▶ _Task to complete_:
Using the entries below, copy out all lines where "Tools" is found.

▶ _Source data_:
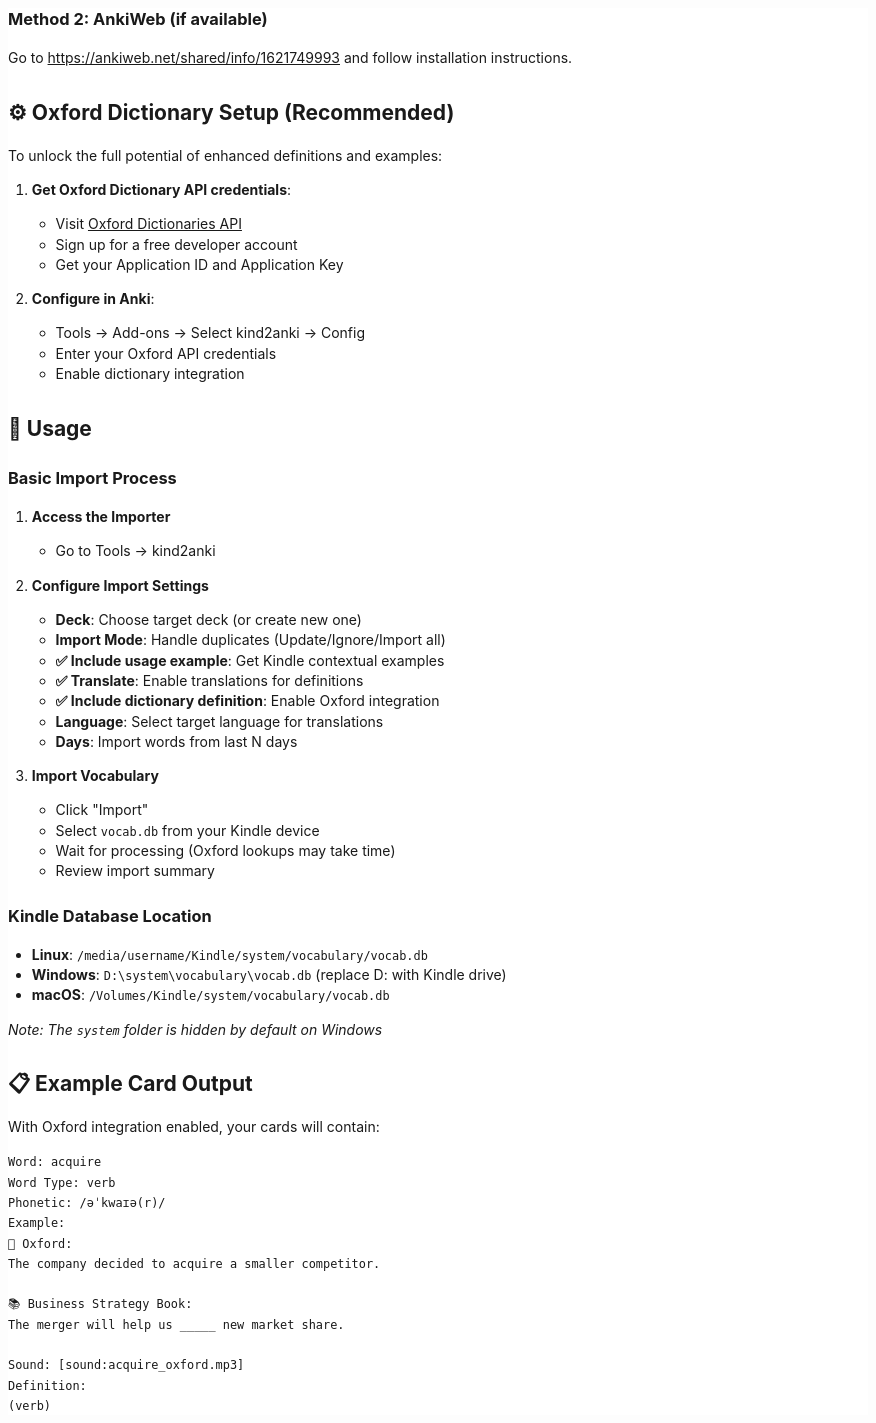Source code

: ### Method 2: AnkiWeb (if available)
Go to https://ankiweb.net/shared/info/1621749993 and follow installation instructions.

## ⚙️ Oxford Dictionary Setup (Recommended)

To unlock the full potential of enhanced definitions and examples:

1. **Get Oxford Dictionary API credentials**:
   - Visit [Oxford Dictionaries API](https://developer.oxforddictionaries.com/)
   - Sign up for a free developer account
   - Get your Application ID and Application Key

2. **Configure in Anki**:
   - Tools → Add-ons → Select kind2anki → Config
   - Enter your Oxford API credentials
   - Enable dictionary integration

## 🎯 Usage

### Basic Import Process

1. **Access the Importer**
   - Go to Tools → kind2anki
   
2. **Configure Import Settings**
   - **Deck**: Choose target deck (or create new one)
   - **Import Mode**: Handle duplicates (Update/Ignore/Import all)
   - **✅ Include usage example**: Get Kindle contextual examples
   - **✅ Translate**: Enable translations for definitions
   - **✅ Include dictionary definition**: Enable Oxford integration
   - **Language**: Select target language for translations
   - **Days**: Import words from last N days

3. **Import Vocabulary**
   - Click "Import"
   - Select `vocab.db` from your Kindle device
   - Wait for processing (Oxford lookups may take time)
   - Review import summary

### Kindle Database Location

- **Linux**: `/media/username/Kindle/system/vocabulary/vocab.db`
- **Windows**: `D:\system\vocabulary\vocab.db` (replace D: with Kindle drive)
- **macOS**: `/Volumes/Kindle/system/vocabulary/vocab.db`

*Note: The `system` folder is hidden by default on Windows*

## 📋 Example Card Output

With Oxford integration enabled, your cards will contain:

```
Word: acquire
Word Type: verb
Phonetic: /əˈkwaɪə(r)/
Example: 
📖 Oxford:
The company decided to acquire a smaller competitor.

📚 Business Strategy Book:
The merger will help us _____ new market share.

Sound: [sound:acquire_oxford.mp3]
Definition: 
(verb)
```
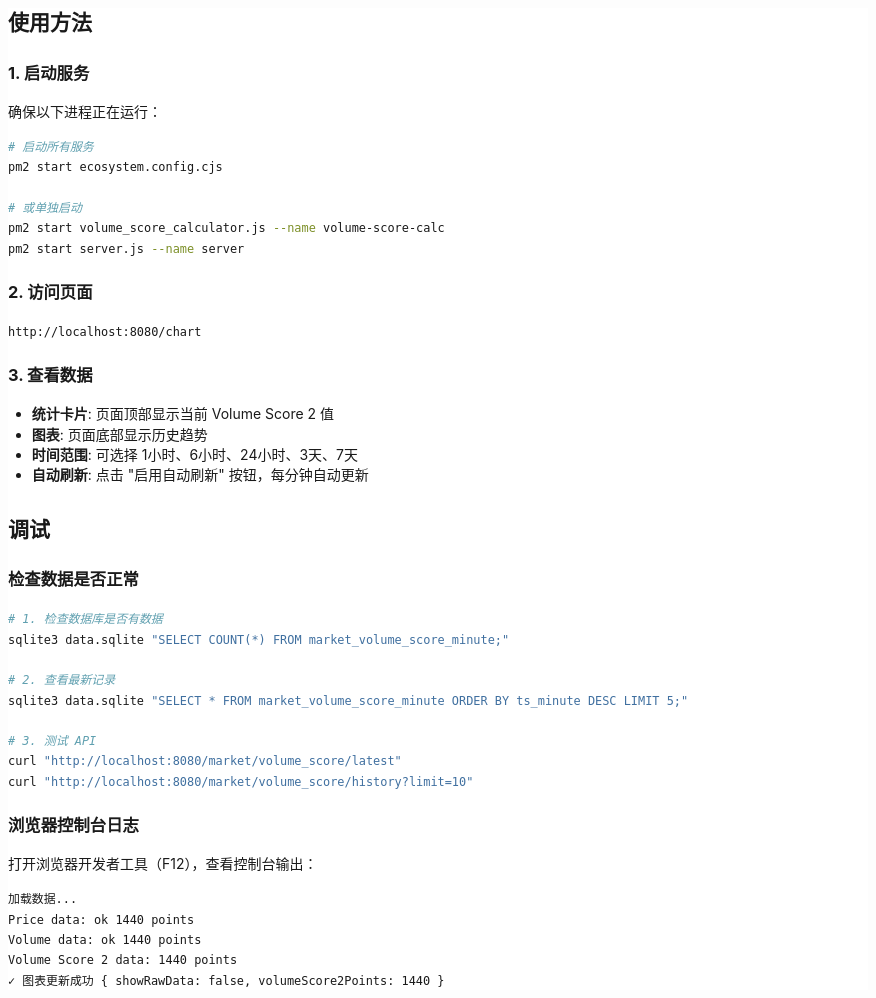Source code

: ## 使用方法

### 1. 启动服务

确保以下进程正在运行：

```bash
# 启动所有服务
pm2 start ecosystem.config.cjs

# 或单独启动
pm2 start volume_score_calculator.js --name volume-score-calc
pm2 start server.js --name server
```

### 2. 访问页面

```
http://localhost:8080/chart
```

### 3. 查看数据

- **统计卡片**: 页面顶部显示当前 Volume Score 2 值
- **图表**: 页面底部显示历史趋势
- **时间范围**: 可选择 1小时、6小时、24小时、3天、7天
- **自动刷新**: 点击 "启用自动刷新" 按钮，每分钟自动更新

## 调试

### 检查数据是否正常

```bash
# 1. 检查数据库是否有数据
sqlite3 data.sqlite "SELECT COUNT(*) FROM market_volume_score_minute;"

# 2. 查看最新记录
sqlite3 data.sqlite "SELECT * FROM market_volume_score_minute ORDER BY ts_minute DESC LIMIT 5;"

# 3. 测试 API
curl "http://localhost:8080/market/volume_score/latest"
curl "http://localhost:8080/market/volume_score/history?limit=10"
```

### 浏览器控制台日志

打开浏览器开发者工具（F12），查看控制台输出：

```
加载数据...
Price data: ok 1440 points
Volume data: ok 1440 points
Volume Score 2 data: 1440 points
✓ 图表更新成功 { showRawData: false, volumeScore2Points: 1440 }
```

* * *

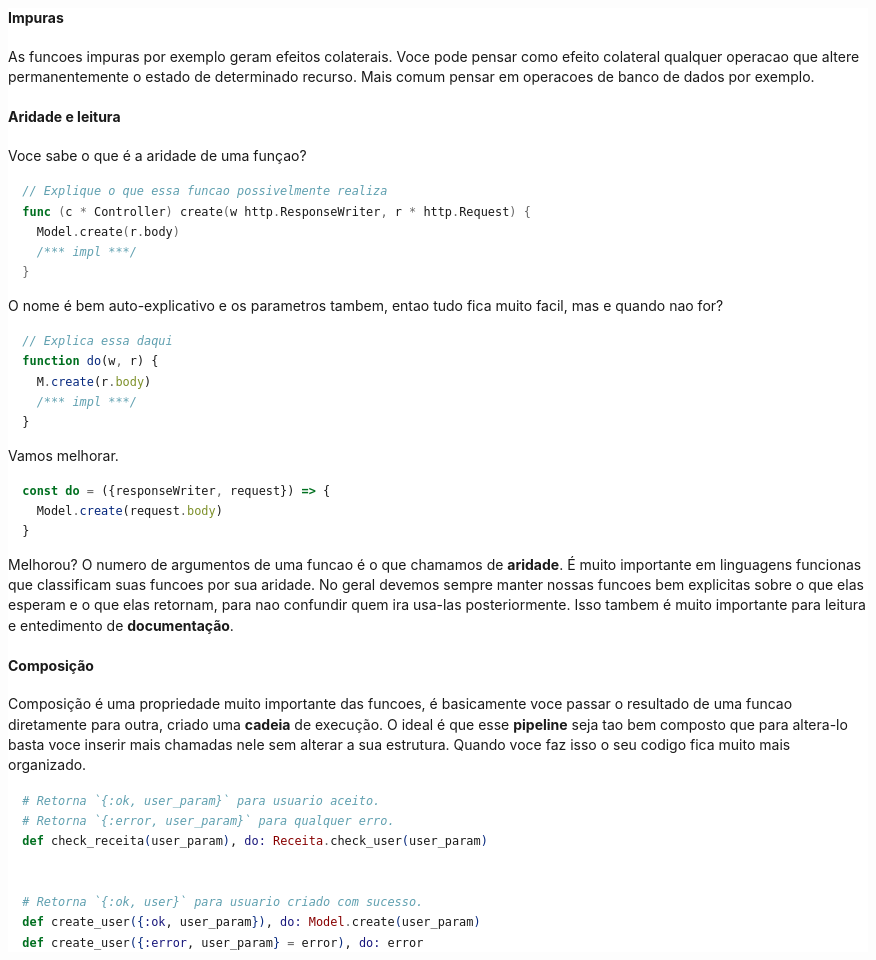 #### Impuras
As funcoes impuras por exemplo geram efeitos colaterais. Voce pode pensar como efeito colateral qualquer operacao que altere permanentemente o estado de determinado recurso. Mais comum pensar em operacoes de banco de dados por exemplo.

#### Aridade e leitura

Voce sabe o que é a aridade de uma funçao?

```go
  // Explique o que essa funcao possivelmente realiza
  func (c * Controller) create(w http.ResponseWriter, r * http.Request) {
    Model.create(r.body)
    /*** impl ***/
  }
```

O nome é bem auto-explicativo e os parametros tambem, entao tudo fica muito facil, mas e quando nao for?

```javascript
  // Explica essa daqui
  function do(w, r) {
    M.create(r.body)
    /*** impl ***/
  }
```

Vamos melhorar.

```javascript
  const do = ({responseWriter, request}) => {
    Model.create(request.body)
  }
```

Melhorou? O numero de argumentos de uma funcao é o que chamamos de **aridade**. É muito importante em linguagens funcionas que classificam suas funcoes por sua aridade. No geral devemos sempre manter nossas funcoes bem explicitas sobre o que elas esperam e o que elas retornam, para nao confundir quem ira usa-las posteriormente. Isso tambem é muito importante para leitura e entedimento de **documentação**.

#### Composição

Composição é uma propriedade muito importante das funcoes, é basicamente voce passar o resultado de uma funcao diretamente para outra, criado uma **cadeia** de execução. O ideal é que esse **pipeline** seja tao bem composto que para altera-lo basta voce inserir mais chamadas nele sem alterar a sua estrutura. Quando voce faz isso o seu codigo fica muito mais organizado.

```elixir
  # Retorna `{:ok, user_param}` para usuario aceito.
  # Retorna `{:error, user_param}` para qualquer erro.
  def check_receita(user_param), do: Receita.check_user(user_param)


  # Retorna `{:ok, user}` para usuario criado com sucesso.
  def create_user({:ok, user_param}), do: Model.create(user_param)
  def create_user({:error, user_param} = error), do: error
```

▶ _Answer to this task_:
   - Tools → Add-ons → Select kind2anki → Config
   - Go to Tools → kind2anki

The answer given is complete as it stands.